Summary: | 碩士 === 國立暨南國際大學 === 資訊工程學系 === 101 === The phrase translation table is the core model component of the state-of-the-art phrase-based statistical machine translation (SMT) systems. Most phrases are induced from word alignment results by using some heuristics to find phrase pairs that are “consistent” with the word alignment results. The phrase translation table is thus affected by the word alignment accuracy as well as the heuristics to find consistent phrase pairs. Without an objective optimization criterion for phrase segmentation, however, a large number of consistent yet noisy phrase pairs may be generated. Furthermore, the phrases are essentially defined in terms of two languages. Such phrases might not respect the individual languages very well. Some specific phrase pairs and phrases might then be induced.
Such a huge and noisy phrase translation table is likely to introduce estimation errors when estimating the phrase translation probability as well as searching (decoding) errors during the training and decoding phases. The large search space might also degrade the speed of the decoding process. To improve the performance of the current phrase-based SMT, it is thus necessary to optimize the phrase segmentation as well as phrase alignment models by jointly considering the results of word alignment and a non-heuristic model for phrase segmentation. By doing this, it might significantly improve the quality and speed of the decoding process and thus the translation fluency.
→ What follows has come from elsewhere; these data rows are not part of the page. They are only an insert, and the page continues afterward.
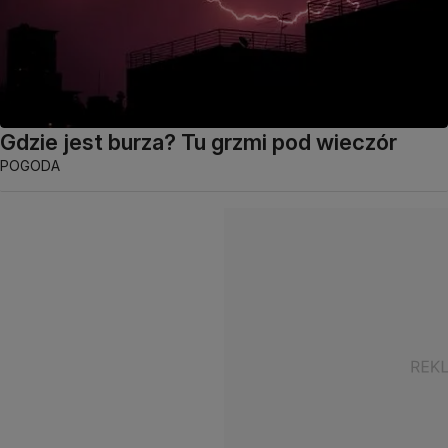
Gdzie jest burza? Tu grzmi pod wieczór
POGODA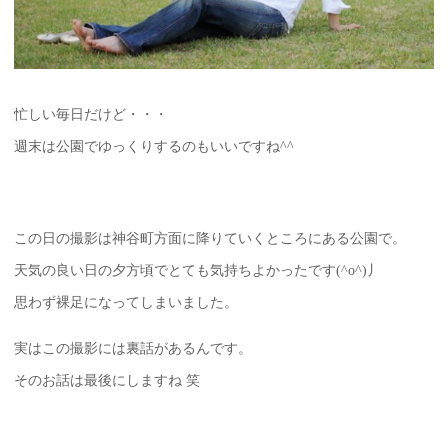
忙しい毎日だけど・・・
週末は公園でゆっくりするのもいいですね^^
この日の撮影は神谷町方面に降りていくところにある公園で。
天気の良い日の夕方頃でとても気持ちよかったです(^o^)丿
思わず裸足になってしまいました。
実はこの撮影には裏話があるんです。
そのお話は最後にしますね 笑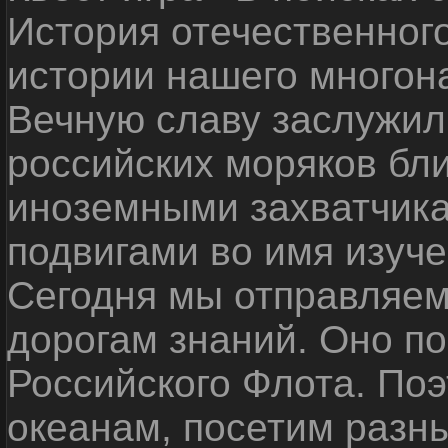
История отечественног
истории нашего многон
Вечную славу заслужил
российских моряков бл
иноземными захватчика
подвигами во имя изуче
Сегодня мы отправляем
дорогам знаний. Оно п
Российского Флота. По
океанам, посетим разн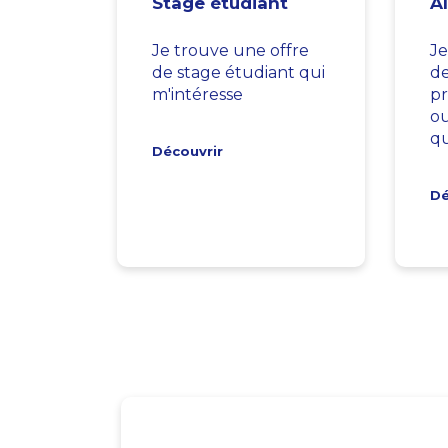
Stage étudiant
A
Je trouve une offre
Je
de stage étudiant qui
d
m'intéresse
pr
ou
qu
Découvrir
Dé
In particular, an EM algorithm is proposed to conduct phrase segmentation for the source and target language corpora, respectively, independent of each other. The phrase alignment algorithm is then applied to such well-segmented phrases, with good estimates for phrase translation probabilities, which are based on the word alignment statistics. Jointly using the word alignment and phrase segmentation results quantitatively, instead of heuristically, to produce a quality phrase translation table and their translation probability is thus possible.
|